--- Work instructions ---
Report every line below that carries the word "tras".

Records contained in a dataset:

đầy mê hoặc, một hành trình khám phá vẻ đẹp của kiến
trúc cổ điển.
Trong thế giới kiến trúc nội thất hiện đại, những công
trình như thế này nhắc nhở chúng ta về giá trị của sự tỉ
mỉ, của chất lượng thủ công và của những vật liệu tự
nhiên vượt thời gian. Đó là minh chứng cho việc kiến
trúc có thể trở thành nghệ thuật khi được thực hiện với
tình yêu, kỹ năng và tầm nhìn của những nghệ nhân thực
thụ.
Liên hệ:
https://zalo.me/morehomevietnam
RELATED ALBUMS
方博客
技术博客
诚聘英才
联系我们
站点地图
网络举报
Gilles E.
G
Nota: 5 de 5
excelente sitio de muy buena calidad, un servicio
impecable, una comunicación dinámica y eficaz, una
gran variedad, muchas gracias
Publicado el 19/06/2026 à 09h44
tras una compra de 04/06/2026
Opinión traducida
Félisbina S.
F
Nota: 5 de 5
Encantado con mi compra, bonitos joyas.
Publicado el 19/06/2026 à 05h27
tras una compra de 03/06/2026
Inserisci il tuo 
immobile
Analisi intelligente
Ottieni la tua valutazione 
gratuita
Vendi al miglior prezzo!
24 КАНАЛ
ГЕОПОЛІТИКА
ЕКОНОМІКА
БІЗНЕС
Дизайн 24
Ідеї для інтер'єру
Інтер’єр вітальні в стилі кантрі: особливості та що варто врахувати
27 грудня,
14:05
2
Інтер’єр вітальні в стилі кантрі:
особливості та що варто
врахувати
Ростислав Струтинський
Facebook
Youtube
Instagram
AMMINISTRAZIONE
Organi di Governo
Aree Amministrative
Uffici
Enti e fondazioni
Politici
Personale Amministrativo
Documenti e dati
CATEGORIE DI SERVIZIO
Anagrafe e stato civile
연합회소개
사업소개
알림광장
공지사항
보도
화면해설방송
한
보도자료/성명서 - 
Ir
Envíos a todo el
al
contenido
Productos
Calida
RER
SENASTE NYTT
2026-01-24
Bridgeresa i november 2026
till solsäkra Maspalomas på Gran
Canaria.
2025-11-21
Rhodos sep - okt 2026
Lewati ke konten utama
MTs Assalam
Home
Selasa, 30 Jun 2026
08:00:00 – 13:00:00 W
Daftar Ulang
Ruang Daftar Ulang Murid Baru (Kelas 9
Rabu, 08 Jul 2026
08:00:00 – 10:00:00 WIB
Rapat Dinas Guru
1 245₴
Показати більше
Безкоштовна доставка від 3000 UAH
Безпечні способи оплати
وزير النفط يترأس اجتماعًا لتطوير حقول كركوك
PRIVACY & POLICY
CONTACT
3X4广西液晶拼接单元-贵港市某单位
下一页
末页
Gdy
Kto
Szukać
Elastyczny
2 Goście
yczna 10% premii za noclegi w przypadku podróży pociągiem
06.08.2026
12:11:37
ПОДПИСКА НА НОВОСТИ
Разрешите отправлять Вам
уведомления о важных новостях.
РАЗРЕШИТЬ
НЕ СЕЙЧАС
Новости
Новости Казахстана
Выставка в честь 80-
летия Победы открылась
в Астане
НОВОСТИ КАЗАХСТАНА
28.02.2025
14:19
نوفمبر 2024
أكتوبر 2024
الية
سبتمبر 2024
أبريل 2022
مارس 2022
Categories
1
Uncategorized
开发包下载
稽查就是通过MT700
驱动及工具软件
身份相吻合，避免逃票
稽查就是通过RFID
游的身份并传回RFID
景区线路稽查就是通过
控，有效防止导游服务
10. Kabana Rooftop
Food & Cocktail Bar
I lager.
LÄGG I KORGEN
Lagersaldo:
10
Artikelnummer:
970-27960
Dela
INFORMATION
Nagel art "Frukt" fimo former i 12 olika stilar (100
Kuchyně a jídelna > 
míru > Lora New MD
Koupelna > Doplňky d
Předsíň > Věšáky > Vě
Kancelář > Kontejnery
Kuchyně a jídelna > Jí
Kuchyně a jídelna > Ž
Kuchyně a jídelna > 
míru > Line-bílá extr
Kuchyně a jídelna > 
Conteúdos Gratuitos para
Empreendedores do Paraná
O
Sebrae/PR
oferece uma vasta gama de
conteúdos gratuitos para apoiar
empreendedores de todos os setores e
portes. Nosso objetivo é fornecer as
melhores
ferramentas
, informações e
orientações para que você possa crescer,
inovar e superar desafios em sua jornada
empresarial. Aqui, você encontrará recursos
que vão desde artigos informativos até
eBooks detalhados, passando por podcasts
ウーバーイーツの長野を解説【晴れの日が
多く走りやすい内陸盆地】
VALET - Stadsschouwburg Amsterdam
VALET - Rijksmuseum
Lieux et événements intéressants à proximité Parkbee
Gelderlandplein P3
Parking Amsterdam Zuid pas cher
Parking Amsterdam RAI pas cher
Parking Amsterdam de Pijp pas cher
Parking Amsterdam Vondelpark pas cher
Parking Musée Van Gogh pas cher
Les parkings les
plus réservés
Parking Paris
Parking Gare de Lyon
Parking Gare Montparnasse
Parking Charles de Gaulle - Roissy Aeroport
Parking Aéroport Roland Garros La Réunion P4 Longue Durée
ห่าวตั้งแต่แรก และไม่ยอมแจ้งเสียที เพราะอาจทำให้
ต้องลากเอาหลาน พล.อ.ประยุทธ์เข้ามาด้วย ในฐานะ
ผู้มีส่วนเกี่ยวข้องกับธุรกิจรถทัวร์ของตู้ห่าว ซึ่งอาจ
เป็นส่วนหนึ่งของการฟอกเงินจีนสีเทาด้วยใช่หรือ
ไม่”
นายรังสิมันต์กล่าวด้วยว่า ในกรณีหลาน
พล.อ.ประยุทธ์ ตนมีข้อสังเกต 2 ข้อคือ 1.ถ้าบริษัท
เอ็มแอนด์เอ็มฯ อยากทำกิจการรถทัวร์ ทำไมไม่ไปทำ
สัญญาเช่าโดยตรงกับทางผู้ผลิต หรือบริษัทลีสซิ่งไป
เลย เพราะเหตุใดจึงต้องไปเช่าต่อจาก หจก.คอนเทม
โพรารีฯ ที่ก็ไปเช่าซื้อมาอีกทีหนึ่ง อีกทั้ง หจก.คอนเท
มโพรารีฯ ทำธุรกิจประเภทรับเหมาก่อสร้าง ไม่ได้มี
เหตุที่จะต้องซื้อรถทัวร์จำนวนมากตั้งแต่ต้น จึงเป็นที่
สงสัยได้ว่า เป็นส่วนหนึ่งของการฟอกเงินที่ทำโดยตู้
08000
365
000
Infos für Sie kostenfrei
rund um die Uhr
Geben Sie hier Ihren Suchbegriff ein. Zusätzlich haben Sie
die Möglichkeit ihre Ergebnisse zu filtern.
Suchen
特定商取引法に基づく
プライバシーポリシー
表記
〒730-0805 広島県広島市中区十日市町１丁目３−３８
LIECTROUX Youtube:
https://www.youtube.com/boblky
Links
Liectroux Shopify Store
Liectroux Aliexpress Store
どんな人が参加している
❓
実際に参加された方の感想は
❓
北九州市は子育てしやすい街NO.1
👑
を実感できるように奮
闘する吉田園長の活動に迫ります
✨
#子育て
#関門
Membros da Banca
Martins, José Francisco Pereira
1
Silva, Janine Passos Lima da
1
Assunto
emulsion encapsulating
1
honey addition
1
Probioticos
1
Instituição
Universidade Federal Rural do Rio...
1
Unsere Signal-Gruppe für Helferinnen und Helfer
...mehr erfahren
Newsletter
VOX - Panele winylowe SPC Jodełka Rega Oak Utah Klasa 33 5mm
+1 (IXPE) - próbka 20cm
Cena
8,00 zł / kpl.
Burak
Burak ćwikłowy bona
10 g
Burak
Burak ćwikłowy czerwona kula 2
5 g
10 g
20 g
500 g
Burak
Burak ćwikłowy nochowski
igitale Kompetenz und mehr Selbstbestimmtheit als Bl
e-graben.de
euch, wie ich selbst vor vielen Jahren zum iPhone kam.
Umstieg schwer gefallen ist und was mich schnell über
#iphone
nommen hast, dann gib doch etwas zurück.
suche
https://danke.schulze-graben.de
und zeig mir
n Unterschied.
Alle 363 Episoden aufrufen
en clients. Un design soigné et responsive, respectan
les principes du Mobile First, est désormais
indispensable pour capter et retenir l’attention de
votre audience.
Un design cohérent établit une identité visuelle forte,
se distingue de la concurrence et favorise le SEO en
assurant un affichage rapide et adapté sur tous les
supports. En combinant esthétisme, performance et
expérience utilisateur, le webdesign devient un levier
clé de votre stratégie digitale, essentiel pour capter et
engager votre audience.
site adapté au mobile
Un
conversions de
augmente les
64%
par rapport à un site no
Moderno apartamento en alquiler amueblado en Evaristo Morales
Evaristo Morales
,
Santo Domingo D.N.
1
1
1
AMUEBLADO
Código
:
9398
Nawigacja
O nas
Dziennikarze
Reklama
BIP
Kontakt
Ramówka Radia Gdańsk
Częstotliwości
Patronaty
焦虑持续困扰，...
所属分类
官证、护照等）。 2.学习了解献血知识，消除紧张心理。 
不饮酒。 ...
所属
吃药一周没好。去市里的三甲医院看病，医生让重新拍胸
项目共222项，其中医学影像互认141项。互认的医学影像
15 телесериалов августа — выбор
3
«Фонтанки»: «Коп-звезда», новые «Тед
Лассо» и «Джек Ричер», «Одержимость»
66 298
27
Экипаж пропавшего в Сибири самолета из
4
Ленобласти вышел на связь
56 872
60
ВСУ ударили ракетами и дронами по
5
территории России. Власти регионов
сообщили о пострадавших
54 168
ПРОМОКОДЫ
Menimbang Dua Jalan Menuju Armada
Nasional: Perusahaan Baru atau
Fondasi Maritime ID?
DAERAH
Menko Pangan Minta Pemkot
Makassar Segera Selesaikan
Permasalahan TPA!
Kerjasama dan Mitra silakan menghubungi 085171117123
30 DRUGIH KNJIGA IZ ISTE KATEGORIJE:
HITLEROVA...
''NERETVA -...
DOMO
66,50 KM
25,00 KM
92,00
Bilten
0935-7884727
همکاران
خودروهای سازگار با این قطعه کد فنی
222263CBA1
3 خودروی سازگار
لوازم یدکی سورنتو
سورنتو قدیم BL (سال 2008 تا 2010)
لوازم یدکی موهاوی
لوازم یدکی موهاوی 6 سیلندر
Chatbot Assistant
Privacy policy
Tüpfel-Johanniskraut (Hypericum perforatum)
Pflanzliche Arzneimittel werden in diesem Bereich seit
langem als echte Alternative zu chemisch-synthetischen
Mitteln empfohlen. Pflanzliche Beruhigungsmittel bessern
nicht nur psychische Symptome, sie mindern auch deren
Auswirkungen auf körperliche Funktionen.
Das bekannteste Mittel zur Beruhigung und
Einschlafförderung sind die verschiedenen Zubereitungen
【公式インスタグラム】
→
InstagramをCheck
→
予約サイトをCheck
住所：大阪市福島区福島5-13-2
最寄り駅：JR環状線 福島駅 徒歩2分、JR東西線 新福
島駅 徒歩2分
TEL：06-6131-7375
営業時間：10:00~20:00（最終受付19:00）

--- Exercise answer ---
tras una compra de 04/06/2026
tras una compra de 03/06/2026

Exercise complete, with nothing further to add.